Whereas energy, manufacturing, and technology are seemingly the comparative advantages and potential sources of economic growth for the Eastern world, arguably, the comparative advantages and potential sources of economic growth for the Western world are situated in information, leisure, and services.
Arguably, a couple of reasons as to why information is a comparative advantage of the West is because of its universities, companies like Amazon, and its general rules and norms regarding freedom of expression and freedom of speech, even though censorship and strict regulations do exist in the United States up until now. These Western comparative advantages and potential sources of economic growth, however, are at the moment both stifled and stinted as a result of both dirty politics in Washington and the overall outcomes of exhaustive and pointless wars over the course of the last three decades.
One should also note that if an all-important commodity such as oil is not on the market and is not available for purchase, then the money which is used to buy and purchase the commodity ends up being worthless to a certain extent. For some reason, this is a stupidly simple yet elusive and commonly overlooked fact in today’s public discourse. As one Lebanese man recently said during a street interview with a certain level of outrage: “We have the money in our pockets, but we cannot buy anything!”

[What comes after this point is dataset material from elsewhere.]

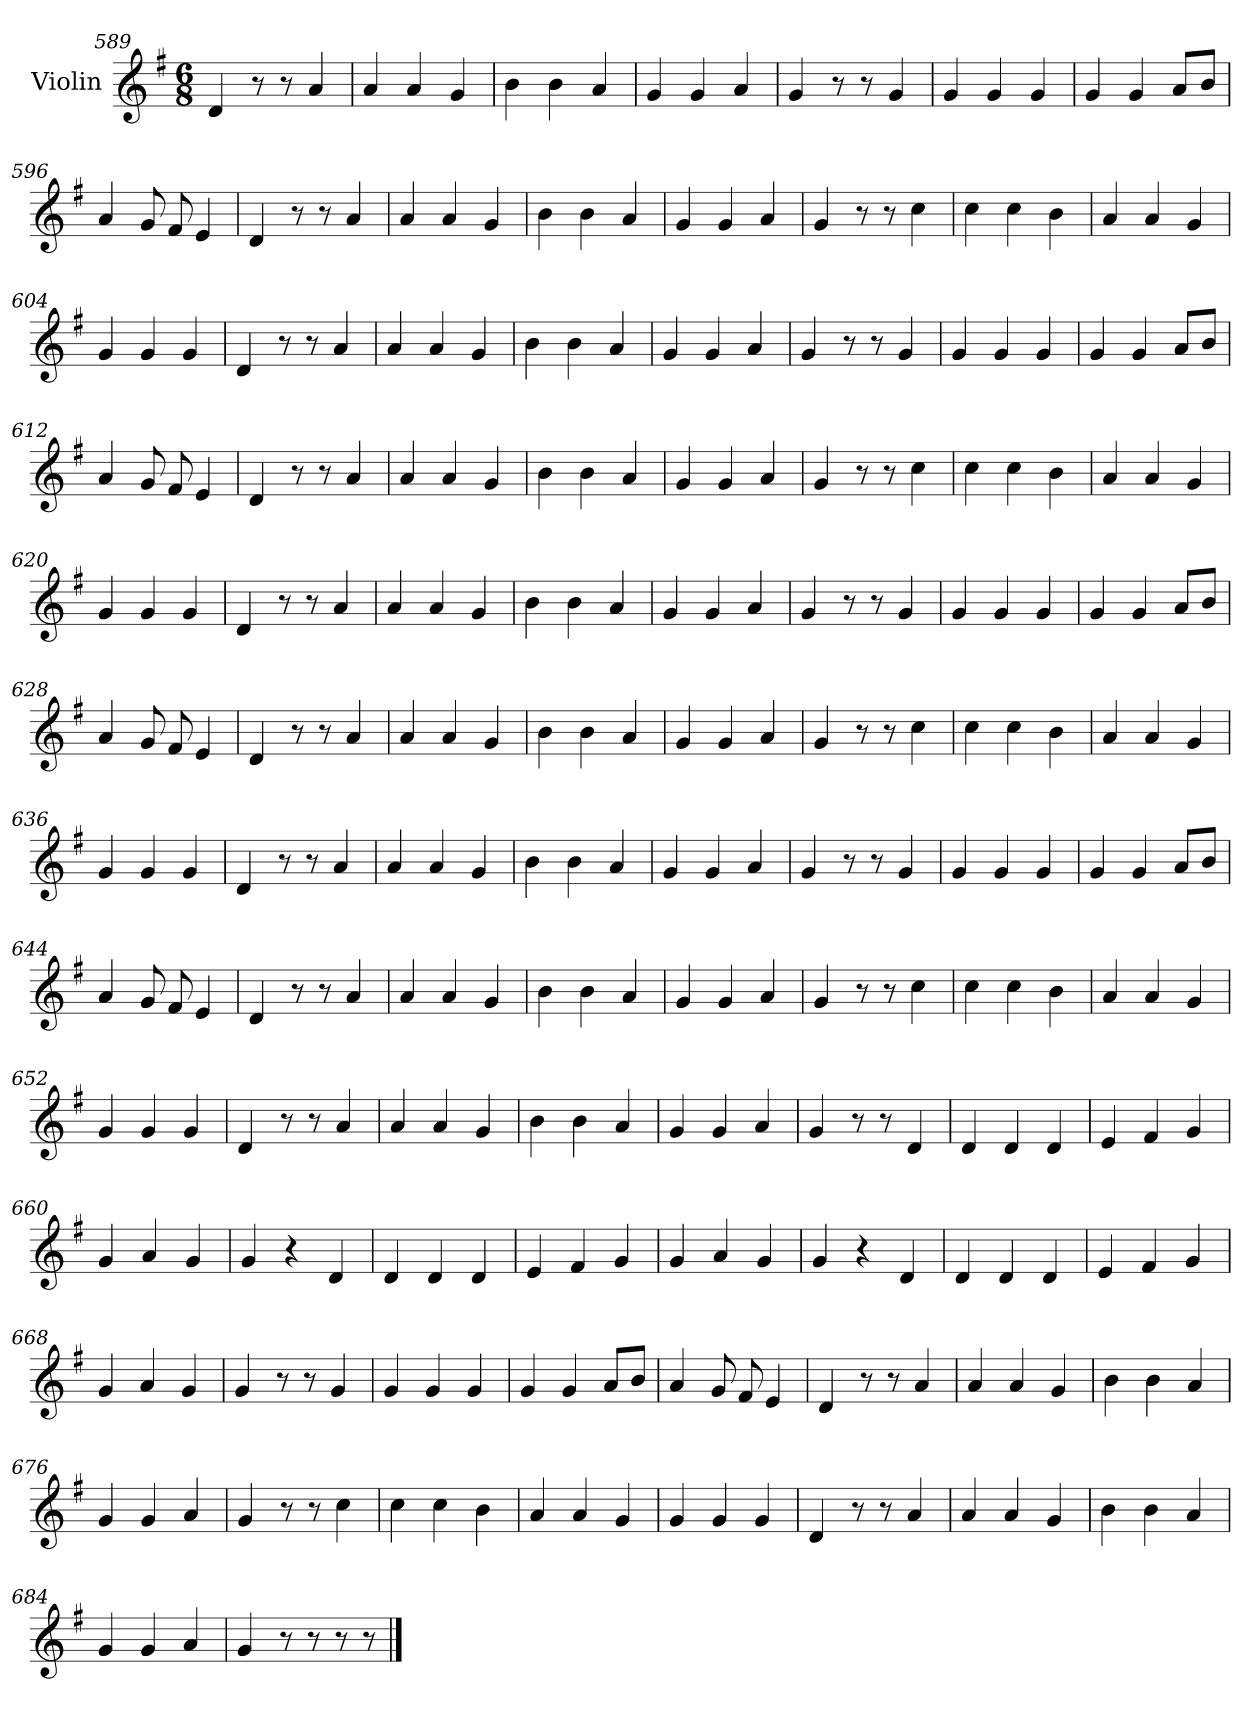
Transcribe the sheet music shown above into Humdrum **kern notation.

With keeping comparative advantages in mind, it follows that American money ends up losing value when oil and gas are absent, while on the flip-side, Middle Eastern money ends up worthless without water. Thus, exchange is necessitated and obviated by virtue of comparative advantages. As a friend of mine in Qatar told me once, water is worth more than oil there. And of all the countries in the world, the United States has the largest supply of water, which makes the United States more amenable to human life than any other country if the right policies are in place. But throughout the rest of the world, oil and gas also have a ripple effect through the rest of the economy, in the sense that when the price of oil and gas goes up, the price of food and transportation goes up with it.
Moreover, when one is tackling and coming to terms with an issue such as social justice, one must eventually reckon with Karl Marx, even if Marx’s main conclusion has yet to be proven to its fullest extent. Arguably, the reckoning with Marx is inevitable, because the arguments and points which Marx made towards his conclusion about the issue of social justice are credible and legitimate and cannot be ignored or evaded.
The role of advancing the issue of social justice out of the European and Western world and on an international level — with the core aim of social justice in this day and age being the restoration of fairness between capital and virtually everyone else after about five centuries of transnational bourgeoisie abuse, extraction, and exploitation —was assumed by the former Soviet Union in the 20th century. And even after the demise of the former Soviet Union towards the end of the 20th century, Russia still remains active in getting as many non-western countries as possible to join its efforts in essentially changing and revising the status quo of the international system in the name of Marxian social justice. In recent times, Russia has gone as far as offering to built a nuclear energy plant in Morocco as a sweetener, which the King of Morocco — a traditional American ally — willingly accepted.
On numerous occasions, an Afghan professor and scholar who is based in California and had a television show there for many years would explain and shed light on the main question which prompted his lifelong intellectual and spiritual journey. At a young age, the core question which emerged in his mind and in turn prompted the rest of his intellectual and spiritual life was the question of whether God was a just God or an unjust God. But ultimately, one’s view of whether God is just or unjust comes down to a matter of belief, and at times, belief can fluctuate and waver. However, if one is a believer, then everything in the political and social domain amounts to a slow march towards justice, even if the duration and time of this slow march — as well as its exact outcomes — remain largely uncertain.